Aber Luke ist Profi durch und durch. Und dazu gehört auch das Auswendiglernen. Besonders für die Neusser Inszenierung von Peer Gynt musste er seitenweise Text kennen. Um auch nichts zu vergessen, sprach er sich Regieanweisungen und Hinweise zur Betonung auf seinem Handy ein.

Noch bevor Luke an das Rheinische Landestheater kam, sammelte er bei dem Stück „Peter gegen den Wolf“, das auf dem Düsseldorf-Festival aufgeführt wurde, seine ersten Schauspielerfahrungen. Als das RLT dann Kinderdarsteller für die Produktion „Power“ suchte, setzte Luke sich in mehreren Castingrunden durch und ergatterte eine der Rollen.

„Ich fand toll, dass wir Kinder eine Gang waren – im Stück und hinter der Bühne“, meint er. Mittlerweile hat der Elfjährige schon einige Einblicke ins Bühnenleben, er hat einen Eindruck davon bekommen, wie verschiedene Theatergewerke zusammenarbeiten und welche kleinen Rituale zum Auftritt dazugehören.
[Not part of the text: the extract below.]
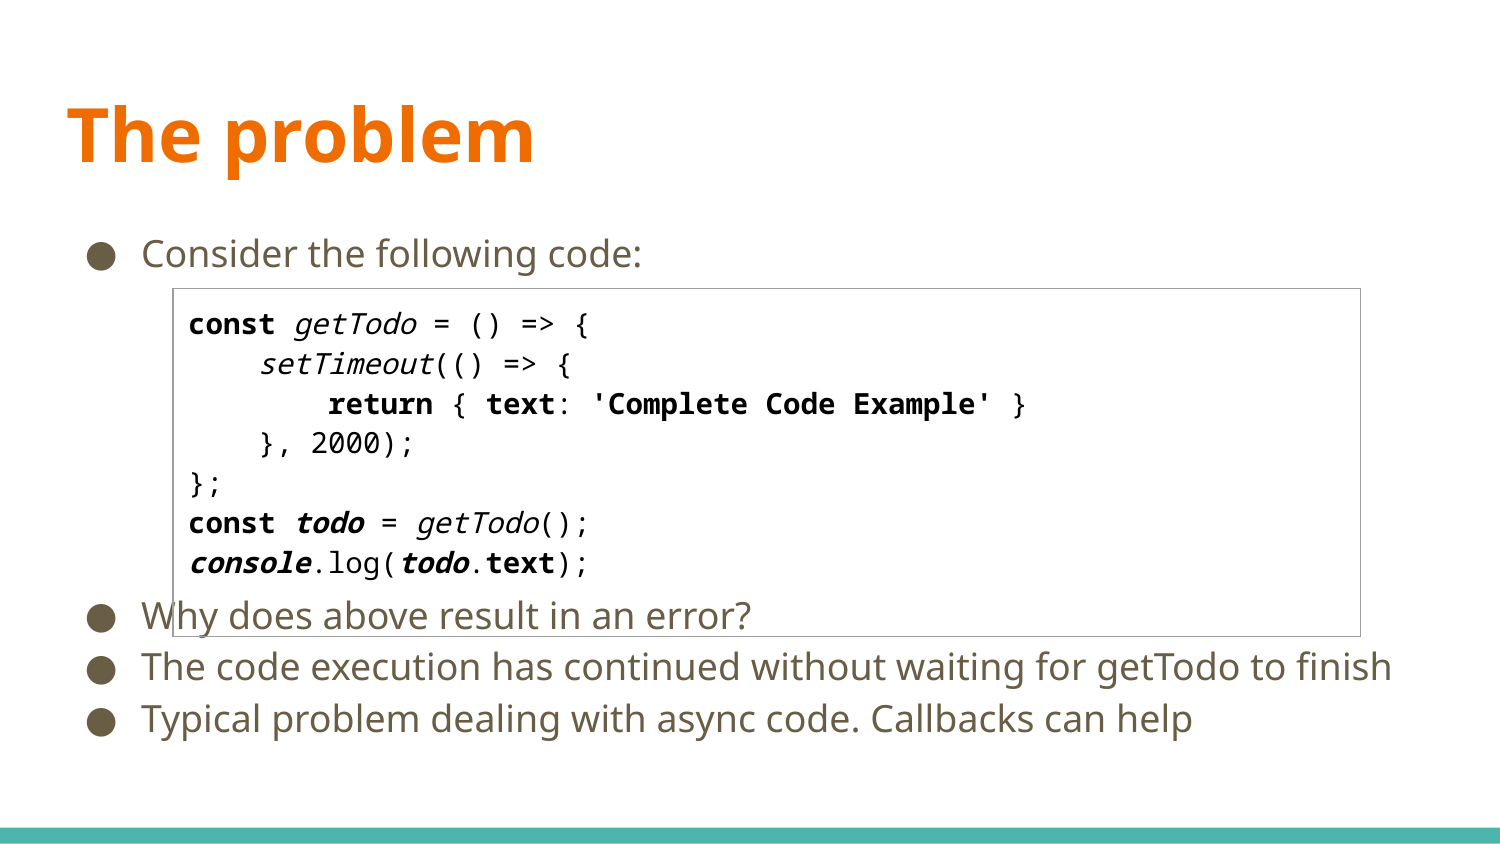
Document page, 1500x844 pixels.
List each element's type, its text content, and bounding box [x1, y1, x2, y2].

list Consider the following code: Why does above result in an error? The code execution has continued without waiting for getTodo to finish Typical problem dealing with async code. Callbacks can help [51, 207, 1449, 750]
table_header const getTodo = () => { setTimeout(() => { return { text: 'Complete Code Example' } }, 2000); }; const todo = getTodo(); console.log(todo.text); [174, 289, 1360, 636]
title The problem [51, 72, 1449, 189]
Vor der Premiere werden so zum Beispiel sogenannte „Toi, toi, toi“-Geschenke verteilt. „Das Beste ist, dass ich in andere Rollen schlüpfen kann“, sagt Luke, der auch in Zukunft weiter auf der Bühne stehen möchte – gerne auch einmal in einem Kinofilm, „vielleicht in ‚Fluch der Karibik’ als Sohn von Jack Sparrow“, überlegt er, oder einem witzigen Theaterstück.

„Bisher habe ich nur Böse oder traurige Szenen gespielt, das passt gar nicht so sehr zu dem, was ich selber gerne lese oder schaue“, sagt Luke Dopheide. Er könnte sich auch vorstellen, später einmal beruflich in dem Bereich zu arbeiten, „vielleicht auch als Regisseur oder Drehbuchautor“. Seine Familie ist stolz auf ihn und freut sich, dass ihm das Schauspiel Spaß macht und sich nach jedem Auftritt eine weitere Tür öffnet. „Wir wollen ihn aber in nichts hineinandrängen. In erster Linie ist er Schüler“, sagt Sina Dopheide.